Oballa Oballa, a former Ethiopian refugee, was elected to a council seat in Austin, Minnesota, becoming the second Ethiopian elected to such office in the history of Ethiopian-American political journey. The first was Tsegaye “Mike” Mekonnen, an Ethiopian American union activist, who was elected as councilor from Chelsea, Massachusetts. He died in 2011.
Oballa, 27, a Gambella native, grew up in a UNHCR refugee camp in Kenya’s Dadaab Refugee Complex, where also the Somali born, now Congresswoman Ilham Omer spent her youth. He became the first person of color elected to City Hall in Austin. He became an American citizen and moved to his adopted city in 2015.
Samra Brouk, another Ethiopian native, was declared a winner in New York as a State Senator, becoming the first Ethiopian native elected to such office.
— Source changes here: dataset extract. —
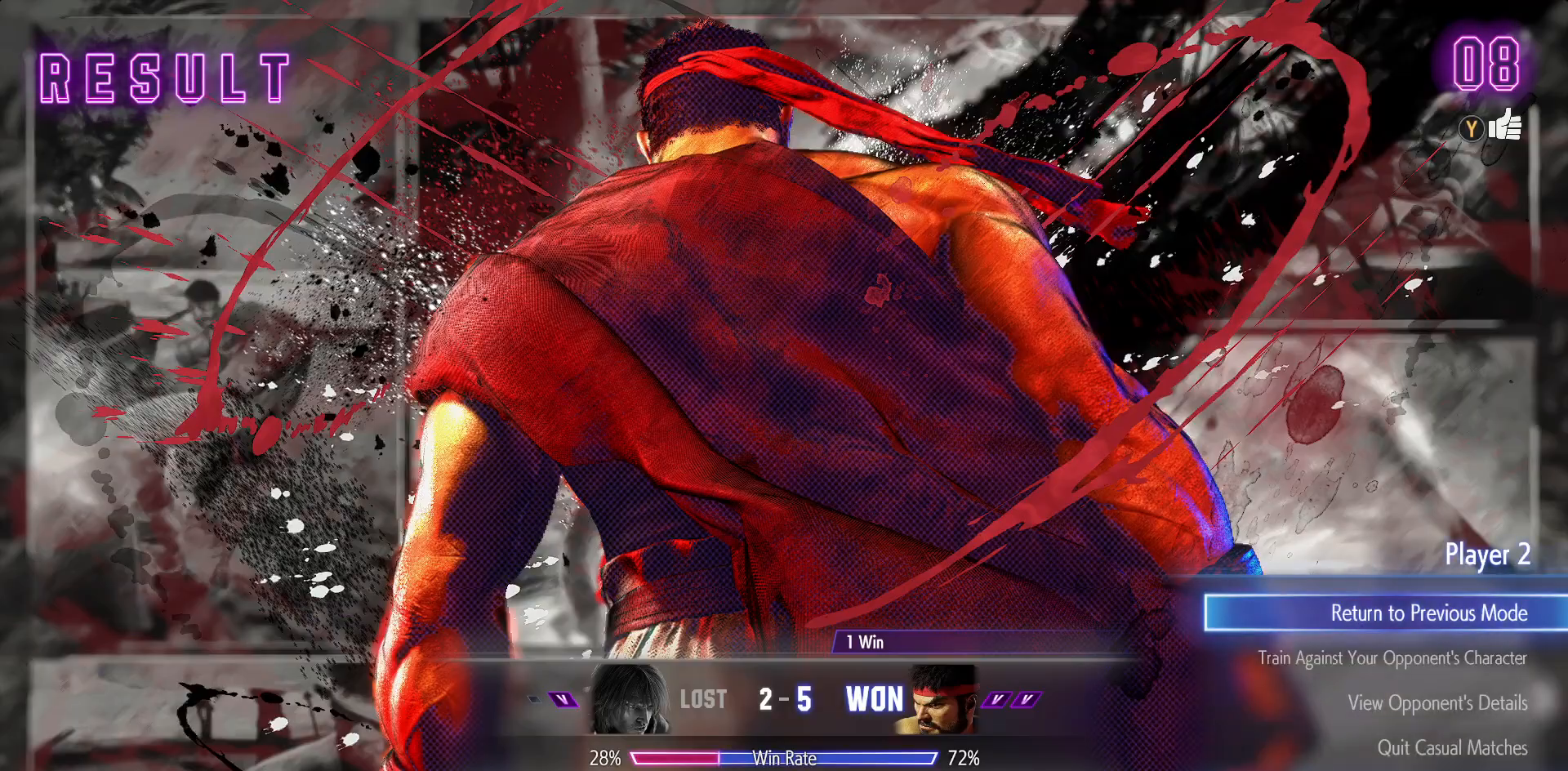
{"buttons": [], "events": [[300, "CROSS", "down"], [433, "CROSS", "up"]]}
She received 53 percent of the vote against a Republican candidate, winning the seat previously held by a Republican.
“The enthusiastic outpouring of support from the voters of the 55th Senate District has been overwhelming and humbling. With 98% of election districts reported, and a 2-to-1 Democratic advantage on returned absentee ballots, I can now declare victory in this State Senate,” she said on the morning after the election on Twitter.
She joined the Peace Corps and travelled to Guatemala becoming an activist upon her return, working with young people and empowering them to be “social change advocates” and also fight in areas of inequalities in public schools.